One thing all those examples have in common is that they involve people who choose not to consider how inequity makes the benefits — and even the possibility — of an “eco-friendly” lifestyle inaccessible to so many. For example, a sustainably farmed, low-carbon footprint diet sounds great, but it can come at a hefty premium, which puts it out of reach for a lot of people in lower income brackets.
There’s also a potentially dangerous strain subset of “environmentalism” out there that one might call eco-fetishism: the segment of people who love nature and vegan diets and effortless organic cotton sheath dresses for their purity. All those things feel clean and close to nature and therefore inherently good. There was even a much-publicized study a few years ago suggesting that simply being presented with the mere image of organic foods made people harsher in their judgments of others — but simultaneously less likely to help out when asked. (Note there are serious flaws to this study, but we can still call it food for thought.)
One could carry that line of “natural = morally good” to a relatively ugly place, if so inclined: We must keep the forests healthy and lush (yes, sounds good), which means fewer humans (hmmm), which means we can’t have any more immigrants (pardon?) and definitely no more brown children (good lord??)!
This is the point of Ours, a new project by artist Samuel Marion, which imagines a toney outdoor gear brand backing something called the “Malthusian Initiative” with the following ethos: “As the loss of biodiverse landscapes all accelerate, we are doing our best to address the cause, and not just symptoms, of global warming: overpopulation.” The site is satire, but it really doesn’t sound too far off from a lot of environmental groups, including the virulently anti-immigration, conservation-funding Colcom Foundation.

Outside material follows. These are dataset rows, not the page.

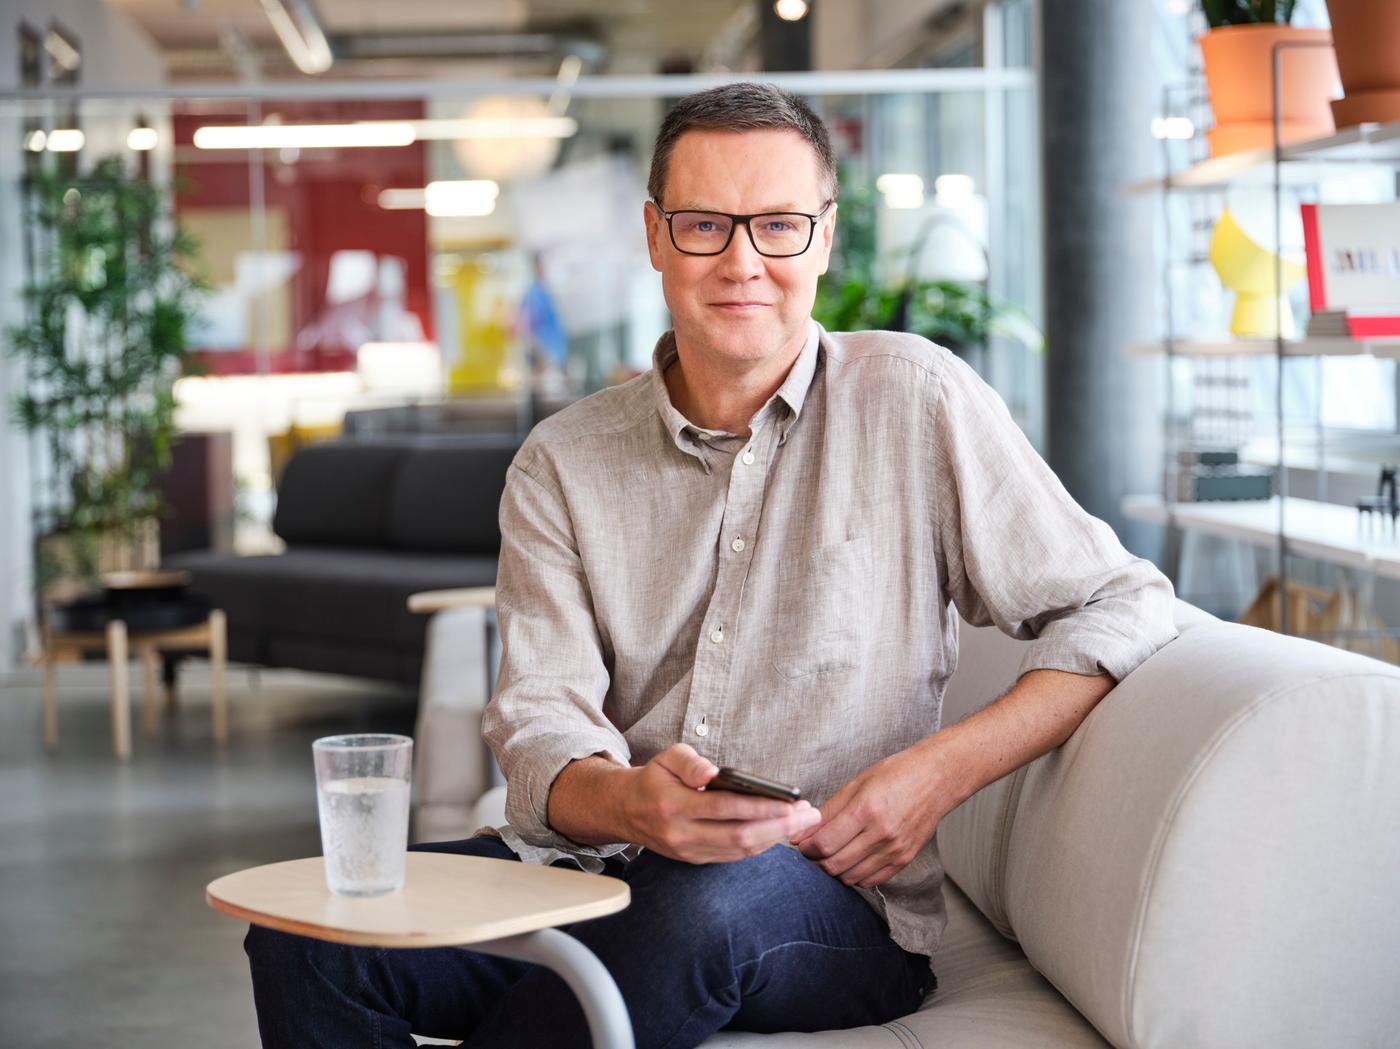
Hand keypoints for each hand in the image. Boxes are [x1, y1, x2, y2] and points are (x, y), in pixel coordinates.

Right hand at [623, 744, 821, 864]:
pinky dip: (761, 845)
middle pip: (739, 836)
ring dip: (776, 838)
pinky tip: (781, 832)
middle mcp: (682, 834)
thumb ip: (690, 761)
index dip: (761, 807)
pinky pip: (734, 856)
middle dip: (780, 827)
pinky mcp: (696, 859)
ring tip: (803, 822)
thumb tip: (714, 771)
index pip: (725, 808)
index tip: (790, 802)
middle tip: (809, 815)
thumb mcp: (666, 757)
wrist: (624, 810)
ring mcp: (689, 851)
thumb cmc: (654, 779)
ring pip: (740, 851)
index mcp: (674, 805)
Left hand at [790, 743, 947, 888]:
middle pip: (834, 864)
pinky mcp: (904, 860)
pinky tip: (851, 860)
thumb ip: (828, 811)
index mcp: (866, 810)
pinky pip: (871, 881)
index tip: (800, 843)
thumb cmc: (897, 775)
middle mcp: (881, 834)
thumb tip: (803, 830)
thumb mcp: (856, 784)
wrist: (936, 779)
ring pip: (850, 877)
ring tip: (830, 854)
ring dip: (834, 870)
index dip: (805, 847)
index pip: (824, 843)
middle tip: (811, 850)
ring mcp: (894, 850)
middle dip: (815, 861)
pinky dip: (855, 875)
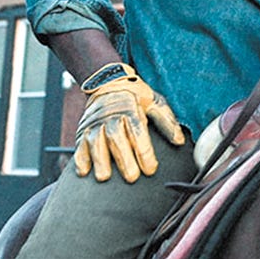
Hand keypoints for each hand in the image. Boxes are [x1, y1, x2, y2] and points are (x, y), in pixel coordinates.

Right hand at [74, 63, 184, 182]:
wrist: (109, 81)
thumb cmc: (136, 95)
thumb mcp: (155, 102)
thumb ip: (167, 122)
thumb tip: (180, 141)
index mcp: (131, 110)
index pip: (138, 133)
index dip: (145, 152)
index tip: (151, 169)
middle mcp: (111, 117)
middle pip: (117, 139)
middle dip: (124, 160)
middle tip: (132, 177)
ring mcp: (94, 124)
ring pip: (95, 143)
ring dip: (100, 161)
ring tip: (104, 177)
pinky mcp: (82, 130)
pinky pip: (79, 145)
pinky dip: (80, 158)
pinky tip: (84, 171)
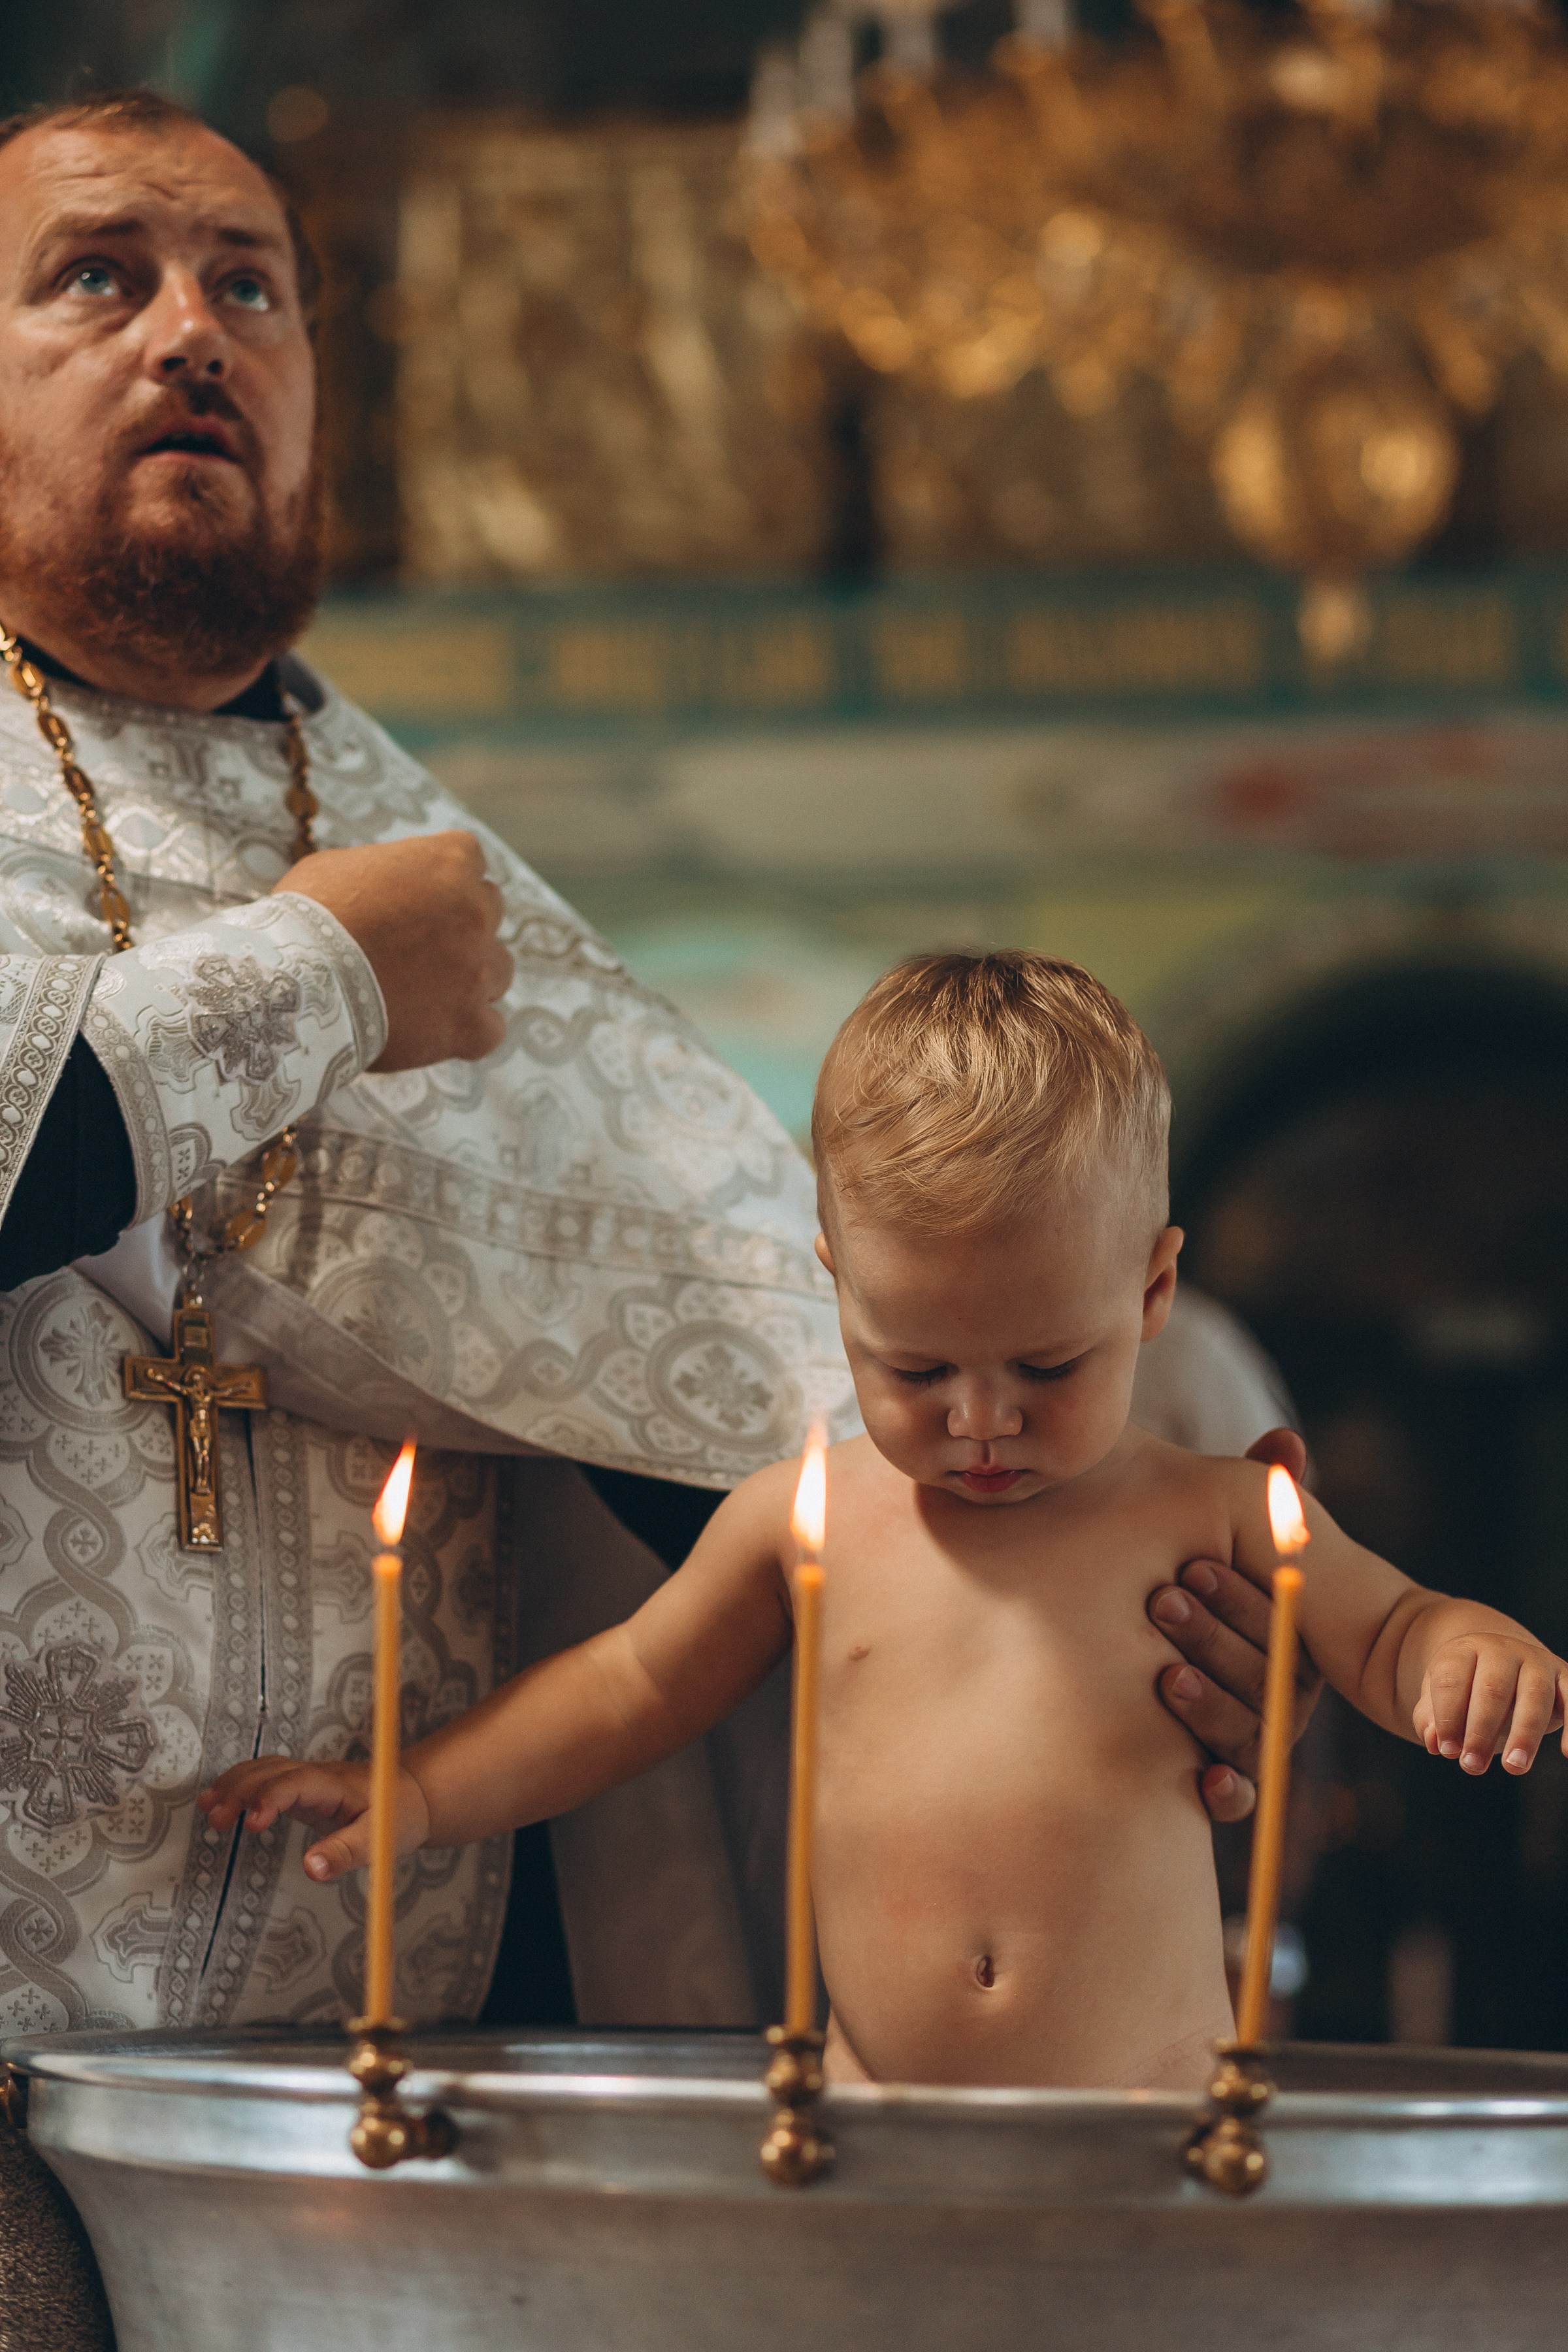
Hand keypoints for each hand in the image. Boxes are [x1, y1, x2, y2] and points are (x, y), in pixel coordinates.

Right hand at [198, 1755, 429, 1879]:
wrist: (413, 1795)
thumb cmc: (399, 1815)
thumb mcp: (380, 1839)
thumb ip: (345, 1853)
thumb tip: (310, 1870)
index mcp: (336, 1785)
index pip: (296, 1783)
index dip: (270, 1798)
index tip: (251, 1824)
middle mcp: (318, 1775)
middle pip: (272, 1772)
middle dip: (241, 1791)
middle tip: (216, 1820)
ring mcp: (308, 1778)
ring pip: (265, 1769)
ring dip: (235, 1784)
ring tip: (209, 1809)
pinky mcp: (303, 1787)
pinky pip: (266, 1777)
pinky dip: (241, 1785)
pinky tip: (221, 1800)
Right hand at [275, 830, 511, 1070]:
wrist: (297, 981)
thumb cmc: (308, 917)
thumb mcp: (338, 868)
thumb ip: (382, 872)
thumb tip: (385, 884)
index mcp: (449, 863)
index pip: (468, 859)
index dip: (441, 880)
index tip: (418, 896)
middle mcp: (476, 912)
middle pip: (488, 911)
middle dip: (460, 924)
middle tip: (418, 943)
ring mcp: (477, 971)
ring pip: (498, 970)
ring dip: (472, 976)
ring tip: (427, 989)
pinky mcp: (469, 1024)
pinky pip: (491, 1028)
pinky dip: (471, 1029)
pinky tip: (441, 1029)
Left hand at [1149, 1425, 1320, 1823]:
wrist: (1099, 1663)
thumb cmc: (1176, 1581)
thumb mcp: (1210, 1534)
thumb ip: (1252, 1495)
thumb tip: (1288, 1440)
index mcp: (1282, 1637)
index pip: (1277, 1623)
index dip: (1236, 1594)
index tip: (1189, 1564)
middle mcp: (1273, 1693)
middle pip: (1264, 1679)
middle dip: (1215, 1639)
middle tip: (1161, 1601)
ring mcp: (1244, 1739)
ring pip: (1247, 1733)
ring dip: (1209, 1706)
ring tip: (1164, 1676)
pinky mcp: (1213, 1784)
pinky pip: (1236, 1798)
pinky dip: (1226, 1792)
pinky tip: (1205, 1780)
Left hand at [1415, 1634, 1567, 1774]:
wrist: (1505, 1662)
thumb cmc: (1468, 1689)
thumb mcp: (1441, 1698)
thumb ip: (1430, 1719)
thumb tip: (1434, 1743)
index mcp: (1464, 1650)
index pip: (1451, 1682)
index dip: (1447, 1718)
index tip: (1447, 1751)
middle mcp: (1502, 1650)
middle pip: (1491, 1689)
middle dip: (1480, 1731)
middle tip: (1472, 1766)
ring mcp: (1536, 1661)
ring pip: (1533, 1696)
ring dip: (1524, 1735)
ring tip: (1513, 1767)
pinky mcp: (1564, 1676)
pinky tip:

So no, not all eco-minded people, groups, or even causes are inherently good. You can probably find some environmentally questionable behavior in the lives of most self-described eco-conscious people. But environmental hypocrisy is all but impossible to avoid in a society that’s built top-to-bottom on fossil fuels. But rather than focus on planet-supporting perfection as a prerequisite for goodness, I would argue that it’s hard to be a good person — or at least a really good person — without possessing at least some level of eco-consciousness.
In the end, remember that most people are really trying to get by with their ethics intact in a world that very much incentivizes bad behavior — so try to be a bit easy with your judgment.